The Rights and Risks Analysis Group (RRAG) on Tuesday requested all the Chief Ministers of the North East to urge External Affairs Minister Dr. S Jaishankar to raise the issue of the forcible eviction of about 7,000 Garos and 10,000 Mro people and implementation of the Chittagong Hill Tracts (CHTs) Accord with the Government of Bangladesh during his forthcoming visit to Dhaka on March 4, 2021.

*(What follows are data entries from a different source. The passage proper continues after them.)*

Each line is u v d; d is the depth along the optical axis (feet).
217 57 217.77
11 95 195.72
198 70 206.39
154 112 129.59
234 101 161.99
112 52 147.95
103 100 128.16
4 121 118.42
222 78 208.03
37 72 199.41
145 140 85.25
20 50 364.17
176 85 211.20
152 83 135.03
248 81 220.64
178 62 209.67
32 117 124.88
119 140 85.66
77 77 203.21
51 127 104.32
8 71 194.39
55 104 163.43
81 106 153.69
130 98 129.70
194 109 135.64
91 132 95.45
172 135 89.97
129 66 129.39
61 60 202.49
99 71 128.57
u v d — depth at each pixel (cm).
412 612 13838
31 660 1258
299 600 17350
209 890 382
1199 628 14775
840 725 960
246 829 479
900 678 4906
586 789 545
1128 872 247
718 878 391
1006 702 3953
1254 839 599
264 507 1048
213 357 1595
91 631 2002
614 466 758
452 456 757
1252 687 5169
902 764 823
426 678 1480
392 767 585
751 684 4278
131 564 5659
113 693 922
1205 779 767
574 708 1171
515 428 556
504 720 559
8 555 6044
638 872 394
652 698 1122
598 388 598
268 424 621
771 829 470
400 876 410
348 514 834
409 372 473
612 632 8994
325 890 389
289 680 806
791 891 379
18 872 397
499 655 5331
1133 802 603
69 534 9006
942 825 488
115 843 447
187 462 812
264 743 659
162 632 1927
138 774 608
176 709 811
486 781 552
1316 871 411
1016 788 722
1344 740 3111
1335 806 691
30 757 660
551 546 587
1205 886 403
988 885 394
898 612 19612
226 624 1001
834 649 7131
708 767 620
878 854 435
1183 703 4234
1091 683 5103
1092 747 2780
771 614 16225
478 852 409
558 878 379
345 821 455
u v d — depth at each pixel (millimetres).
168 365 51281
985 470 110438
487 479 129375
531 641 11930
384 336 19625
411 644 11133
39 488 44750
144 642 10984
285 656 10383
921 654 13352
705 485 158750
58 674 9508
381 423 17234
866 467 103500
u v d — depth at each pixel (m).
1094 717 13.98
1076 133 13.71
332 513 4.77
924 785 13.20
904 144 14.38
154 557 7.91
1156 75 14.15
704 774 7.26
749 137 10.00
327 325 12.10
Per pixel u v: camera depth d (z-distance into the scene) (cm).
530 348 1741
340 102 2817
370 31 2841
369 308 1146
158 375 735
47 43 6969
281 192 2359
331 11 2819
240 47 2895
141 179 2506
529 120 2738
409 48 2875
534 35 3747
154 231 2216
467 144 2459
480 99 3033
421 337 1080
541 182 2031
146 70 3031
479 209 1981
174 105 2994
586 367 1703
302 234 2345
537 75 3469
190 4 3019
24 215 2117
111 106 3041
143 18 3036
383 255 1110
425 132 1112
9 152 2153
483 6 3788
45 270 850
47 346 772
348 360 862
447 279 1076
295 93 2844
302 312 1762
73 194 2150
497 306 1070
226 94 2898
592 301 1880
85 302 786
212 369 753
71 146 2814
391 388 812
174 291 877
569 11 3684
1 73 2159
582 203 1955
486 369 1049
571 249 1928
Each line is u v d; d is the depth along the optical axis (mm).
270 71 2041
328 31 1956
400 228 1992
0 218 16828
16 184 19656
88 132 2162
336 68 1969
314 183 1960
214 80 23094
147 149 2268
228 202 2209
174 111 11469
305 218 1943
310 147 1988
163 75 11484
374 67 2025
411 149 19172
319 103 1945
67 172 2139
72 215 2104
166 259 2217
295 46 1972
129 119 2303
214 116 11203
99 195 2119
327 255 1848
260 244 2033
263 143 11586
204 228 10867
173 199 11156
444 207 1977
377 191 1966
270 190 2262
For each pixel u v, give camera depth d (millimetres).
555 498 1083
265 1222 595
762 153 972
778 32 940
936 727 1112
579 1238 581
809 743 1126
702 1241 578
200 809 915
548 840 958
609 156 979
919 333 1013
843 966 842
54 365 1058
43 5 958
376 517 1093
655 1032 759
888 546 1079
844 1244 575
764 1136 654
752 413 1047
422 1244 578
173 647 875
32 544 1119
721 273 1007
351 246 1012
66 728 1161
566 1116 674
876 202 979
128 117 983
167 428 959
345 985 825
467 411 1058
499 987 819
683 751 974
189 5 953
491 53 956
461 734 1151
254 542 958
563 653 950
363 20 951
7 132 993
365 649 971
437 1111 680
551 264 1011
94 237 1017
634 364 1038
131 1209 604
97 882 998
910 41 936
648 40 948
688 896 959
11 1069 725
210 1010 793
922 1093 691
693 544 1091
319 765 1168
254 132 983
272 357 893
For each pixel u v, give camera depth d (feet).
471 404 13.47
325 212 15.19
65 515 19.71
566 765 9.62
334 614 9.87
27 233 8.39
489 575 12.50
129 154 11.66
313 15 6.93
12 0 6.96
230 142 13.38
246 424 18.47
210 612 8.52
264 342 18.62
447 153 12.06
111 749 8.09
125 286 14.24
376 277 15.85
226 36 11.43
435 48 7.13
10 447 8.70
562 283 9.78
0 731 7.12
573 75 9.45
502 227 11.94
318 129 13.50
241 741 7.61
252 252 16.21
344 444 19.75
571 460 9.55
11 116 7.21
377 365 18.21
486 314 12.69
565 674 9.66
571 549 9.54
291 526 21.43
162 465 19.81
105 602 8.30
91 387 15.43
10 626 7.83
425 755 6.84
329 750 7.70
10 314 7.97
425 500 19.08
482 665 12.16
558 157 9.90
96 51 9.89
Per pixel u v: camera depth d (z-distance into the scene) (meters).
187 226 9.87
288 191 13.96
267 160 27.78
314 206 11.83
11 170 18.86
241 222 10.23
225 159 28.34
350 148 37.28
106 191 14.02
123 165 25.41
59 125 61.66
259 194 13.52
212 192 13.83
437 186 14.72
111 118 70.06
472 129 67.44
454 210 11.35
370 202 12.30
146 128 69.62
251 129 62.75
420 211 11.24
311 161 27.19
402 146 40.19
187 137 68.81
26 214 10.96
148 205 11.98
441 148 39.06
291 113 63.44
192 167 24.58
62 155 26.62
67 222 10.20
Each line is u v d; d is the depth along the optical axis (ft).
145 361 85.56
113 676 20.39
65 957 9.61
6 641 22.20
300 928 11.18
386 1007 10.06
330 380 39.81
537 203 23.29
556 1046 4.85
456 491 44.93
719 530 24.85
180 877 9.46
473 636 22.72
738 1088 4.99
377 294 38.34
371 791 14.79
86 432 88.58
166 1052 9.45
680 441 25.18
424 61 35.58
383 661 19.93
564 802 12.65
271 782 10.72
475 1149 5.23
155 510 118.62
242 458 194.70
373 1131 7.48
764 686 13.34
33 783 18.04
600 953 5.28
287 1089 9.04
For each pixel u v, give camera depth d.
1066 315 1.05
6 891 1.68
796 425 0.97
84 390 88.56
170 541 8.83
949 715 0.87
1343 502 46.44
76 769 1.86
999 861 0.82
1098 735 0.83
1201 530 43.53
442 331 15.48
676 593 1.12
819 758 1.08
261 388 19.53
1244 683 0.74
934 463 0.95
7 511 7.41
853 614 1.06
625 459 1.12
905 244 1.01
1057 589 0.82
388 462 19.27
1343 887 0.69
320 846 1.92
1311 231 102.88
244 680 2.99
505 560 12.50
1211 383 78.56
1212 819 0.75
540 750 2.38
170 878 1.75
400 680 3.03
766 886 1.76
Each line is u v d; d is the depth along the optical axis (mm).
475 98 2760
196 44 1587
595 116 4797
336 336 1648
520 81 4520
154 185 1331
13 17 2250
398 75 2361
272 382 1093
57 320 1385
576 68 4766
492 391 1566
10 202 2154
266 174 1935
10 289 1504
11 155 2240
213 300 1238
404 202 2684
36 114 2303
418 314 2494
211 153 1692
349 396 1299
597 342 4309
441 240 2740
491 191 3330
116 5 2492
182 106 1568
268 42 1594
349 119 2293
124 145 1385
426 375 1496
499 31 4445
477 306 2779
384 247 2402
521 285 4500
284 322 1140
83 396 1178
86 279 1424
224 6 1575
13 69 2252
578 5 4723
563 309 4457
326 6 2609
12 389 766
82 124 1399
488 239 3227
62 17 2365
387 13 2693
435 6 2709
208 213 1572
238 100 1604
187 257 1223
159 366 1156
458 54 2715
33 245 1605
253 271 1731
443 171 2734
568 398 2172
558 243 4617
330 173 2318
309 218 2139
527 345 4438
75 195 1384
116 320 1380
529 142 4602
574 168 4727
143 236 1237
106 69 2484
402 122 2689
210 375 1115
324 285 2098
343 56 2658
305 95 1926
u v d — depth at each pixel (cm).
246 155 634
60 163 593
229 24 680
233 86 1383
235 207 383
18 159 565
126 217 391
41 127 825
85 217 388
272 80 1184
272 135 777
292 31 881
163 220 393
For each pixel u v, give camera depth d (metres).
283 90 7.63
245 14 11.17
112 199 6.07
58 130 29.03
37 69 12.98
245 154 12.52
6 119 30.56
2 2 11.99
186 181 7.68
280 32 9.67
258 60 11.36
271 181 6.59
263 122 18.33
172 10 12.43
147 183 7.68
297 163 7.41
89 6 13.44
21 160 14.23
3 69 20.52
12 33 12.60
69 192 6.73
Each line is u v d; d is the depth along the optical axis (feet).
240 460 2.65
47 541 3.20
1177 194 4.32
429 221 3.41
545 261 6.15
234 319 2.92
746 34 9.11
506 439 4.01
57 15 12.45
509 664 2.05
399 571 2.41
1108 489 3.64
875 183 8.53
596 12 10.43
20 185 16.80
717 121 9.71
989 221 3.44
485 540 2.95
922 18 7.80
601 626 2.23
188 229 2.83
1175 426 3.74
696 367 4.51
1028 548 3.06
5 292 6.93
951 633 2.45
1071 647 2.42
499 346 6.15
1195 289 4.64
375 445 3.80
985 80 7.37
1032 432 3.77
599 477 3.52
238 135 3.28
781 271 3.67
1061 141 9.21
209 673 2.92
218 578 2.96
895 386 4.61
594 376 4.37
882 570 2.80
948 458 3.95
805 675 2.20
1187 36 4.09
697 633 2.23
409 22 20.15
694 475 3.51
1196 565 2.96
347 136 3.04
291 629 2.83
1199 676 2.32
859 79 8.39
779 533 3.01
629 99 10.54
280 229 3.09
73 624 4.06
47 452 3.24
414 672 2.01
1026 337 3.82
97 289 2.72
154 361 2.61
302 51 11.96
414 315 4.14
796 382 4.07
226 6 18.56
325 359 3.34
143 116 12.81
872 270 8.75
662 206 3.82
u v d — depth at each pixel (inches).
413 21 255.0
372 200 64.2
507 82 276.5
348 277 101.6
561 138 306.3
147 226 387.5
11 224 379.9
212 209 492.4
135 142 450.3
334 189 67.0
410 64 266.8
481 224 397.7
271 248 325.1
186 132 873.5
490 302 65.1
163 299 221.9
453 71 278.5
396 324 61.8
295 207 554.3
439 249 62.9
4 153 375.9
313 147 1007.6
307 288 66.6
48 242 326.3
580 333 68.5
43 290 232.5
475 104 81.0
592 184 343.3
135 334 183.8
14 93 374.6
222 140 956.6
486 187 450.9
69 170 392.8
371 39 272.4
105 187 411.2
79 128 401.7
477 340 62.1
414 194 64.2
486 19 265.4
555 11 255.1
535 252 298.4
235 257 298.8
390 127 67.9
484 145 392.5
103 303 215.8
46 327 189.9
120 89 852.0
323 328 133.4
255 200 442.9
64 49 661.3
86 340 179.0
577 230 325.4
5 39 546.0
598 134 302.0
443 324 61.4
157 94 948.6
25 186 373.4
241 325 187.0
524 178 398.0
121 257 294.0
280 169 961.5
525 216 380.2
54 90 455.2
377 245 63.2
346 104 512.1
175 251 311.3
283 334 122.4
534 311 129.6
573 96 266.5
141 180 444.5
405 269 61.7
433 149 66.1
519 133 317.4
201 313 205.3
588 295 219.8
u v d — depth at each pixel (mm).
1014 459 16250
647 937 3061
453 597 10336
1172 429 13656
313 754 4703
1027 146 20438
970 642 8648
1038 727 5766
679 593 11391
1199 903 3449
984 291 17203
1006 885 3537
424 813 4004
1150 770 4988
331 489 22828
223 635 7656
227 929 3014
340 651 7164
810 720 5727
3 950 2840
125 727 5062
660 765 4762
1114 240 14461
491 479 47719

“Unless these issues are raised, there are strong possibilities that the Garos being displaced from Madhupur forest, Tangail district may be gradually forced to flee to Meghalaya while indigenous Mro people of Bandarban district of the Chittagong Hill Tracts similarly may flee to Mizoram State and/or assimilate into mainstream Islamic society in Bangladesh. Further, non-implementation of the Chittagong Hill Tracts Accord of 1997 has direct implications for peace, security and stability in India’s North-Eastern region,” stated Mr. Suhas Chakma, Director of the RRAG.
The Parliamentary Standing Committee of the Forest and Environment Ministry in Bangladesh asked the authorities to issue eviction notices to the alleged illegal occupants of the Madhupur forest i.e. indigenous Garo people living in the area for centuries by January 30, 2021. Protests by the Garos have been organised but to no avail. In 2016, the Forest and Environment Ministry of Bangladesh issued a notice declaring 1,945 acres of land in Madhupur under Tangail district to be rezoned as a forest reserve. About 7,000 Garos in 13 villages, mostly Catholic villagers, will be displaced.
In September 2020, the Bangladesh Army and Sikder Group conglomerate company, R&R Holdings Limited, started construction in the five-star tourism project including a Marriott hotel, extensive network of buildings, roads, drainage, and sewage system at Chimbuk-Thanchi area of the Bandarban district of the Chittagong Hill Tracts (CHTs). This project will displace about 10,000 indigenous Mro people. On 9 February 2021, seven UN human rights experts urged Bangladesh to suspend the construction of large-scale tourist infrastructures.
Further, the key provisions of the CHTs Accord signed on December 2, 1997, between the Government of Bangladesh and the Jana Samhati Samiti have not been implemented as of date.
The instability in the CHTs, which shares the only international border with trouble-torn Rakhine State of Myanmar marked by armed conflict with the Arakan Army and the Rohingya crisis, poses serious threats to peace, security, and stability in the entire North East and the rest of India.